■ Problem statement ■
Find the string "into" in the records. Copy every line it appears in.

(Dataset items)
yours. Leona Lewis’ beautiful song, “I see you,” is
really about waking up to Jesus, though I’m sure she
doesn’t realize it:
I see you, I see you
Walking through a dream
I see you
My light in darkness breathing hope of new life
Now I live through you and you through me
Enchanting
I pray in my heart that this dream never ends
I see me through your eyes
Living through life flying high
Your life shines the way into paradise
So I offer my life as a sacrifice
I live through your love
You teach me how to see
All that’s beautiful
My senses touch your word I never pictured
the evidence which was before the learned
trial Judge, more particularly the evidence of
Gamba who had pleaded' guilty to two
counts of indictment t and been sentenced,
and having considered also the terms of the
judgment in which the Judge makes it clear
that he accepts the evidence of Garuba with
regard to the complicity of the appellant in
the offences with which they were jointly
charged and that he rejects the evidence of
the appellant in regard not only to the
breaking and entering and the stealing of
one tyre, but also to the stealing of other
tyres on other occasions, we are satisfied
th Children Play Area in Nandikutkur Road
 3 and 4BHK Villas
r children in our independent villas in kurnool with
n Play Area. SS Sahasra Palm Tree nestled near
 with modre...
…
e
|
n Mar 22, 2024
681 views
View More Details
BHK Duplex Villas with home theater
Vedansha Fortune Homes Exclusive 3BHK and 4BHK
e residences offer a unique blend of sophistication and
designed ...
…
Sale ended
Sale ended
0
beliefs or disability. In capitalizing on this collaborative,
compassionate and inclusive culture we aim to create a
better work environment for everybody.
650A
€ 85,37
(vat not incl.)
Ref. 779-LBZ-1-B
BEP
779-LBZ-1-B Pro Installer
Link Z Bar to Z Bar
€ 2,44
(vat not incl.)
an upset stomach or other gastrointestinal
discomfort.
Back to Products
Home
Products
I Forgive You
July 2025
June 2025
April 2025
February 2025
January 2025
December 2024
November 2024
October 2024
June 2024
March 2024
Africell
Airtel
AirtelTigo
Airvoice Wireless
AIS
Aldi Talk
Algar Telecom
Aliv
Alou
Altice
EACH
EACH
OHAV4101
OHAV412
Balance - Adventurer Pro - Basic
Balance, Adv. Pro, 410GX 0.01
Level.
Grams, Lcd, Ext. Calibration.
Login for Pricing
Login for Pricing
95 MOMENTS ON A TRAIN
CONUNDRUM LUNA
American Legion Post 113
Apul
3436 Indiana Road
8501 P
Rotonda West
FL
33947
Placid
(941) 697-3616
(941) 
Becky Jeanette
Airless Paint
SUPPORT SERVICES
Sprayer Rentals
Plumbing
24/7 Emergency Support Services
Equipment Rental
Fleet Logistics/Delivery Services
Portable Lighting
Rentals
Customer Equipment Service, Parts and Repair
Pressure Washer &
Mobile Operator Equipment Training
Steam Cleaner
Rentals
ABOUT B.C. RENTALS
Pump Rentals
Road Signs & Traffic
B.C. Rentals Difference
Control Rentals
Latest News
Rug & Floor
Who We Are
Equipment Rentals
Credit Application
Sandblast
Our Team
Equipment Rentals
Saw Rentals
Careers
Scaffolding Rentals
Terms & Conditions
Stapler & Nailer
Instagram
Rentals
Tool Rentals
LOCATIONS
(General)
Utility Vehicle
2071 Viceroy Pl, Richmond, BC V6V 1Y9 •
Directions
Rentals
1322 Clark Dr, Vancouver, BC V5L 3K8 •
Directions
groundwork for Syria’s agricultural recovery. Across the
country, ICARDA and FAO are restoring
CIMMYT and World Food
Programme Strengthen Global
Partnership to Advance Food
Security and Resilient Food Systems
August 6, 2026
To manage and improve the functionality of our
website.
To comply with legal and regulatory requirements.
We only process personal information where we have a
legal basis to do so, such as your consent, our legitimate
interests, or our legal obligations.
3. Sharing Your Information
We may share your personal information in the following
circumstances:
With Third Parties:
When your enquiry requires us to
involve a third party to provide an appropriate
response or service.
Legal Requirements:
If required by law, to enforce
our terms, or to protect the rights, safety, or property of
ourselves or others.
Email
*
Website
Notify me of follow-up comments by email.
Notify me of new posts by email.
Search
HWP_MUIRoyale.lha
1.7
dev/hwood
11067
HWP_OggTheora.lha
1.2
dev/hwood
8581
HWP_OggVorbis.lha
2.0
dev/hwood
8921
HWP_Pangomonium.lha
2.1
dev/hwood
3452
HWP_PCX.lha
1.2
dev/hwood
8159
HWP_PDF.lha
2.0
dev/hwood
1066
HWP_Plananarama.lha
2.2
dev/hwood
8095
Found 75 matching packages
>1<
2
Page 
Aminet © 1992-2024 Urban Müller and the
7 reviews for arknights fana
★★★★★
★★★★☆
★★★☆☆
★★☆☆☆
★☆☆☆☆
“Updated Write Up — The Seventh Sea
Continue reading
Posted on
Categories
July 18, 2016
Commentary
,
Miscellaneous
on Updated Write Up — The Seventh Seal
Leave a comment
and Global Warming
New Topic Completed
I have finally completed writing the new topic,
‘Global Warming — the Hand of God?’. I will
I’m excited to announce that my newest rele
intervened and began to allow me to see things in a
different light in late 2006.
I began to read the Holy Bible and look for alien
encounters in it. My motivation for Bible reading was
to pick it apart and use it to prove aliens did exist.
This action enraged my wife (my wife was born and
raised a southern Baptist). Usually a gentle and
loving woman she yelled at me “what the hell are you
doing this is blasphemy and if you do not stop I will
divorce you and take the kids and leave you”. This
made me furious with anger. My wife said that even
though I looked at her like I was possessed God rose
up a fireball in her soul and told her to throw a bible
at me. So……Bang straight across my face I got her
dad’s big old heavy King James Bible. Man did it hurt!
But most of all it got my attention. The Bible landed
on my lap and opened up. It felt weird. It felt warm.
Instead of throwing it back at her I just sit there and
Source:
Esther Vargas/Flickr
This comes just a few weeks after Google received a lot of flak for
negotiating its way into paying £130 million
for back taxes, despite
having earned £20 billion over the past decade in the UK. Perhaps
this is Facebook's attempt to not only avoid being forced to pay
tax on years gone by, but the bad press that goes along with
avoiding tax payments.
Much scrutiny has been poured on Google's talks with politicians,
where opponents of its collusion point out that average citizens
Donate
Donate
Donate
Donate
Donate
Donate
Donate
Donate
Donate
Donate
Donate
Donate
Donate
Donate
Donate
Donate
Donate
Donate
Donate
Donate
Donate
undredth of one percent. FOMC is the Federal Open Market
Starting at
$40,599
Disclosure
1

■ Output of the task ■
Your life shines the way into paradise
negotiating its way into paying £130 million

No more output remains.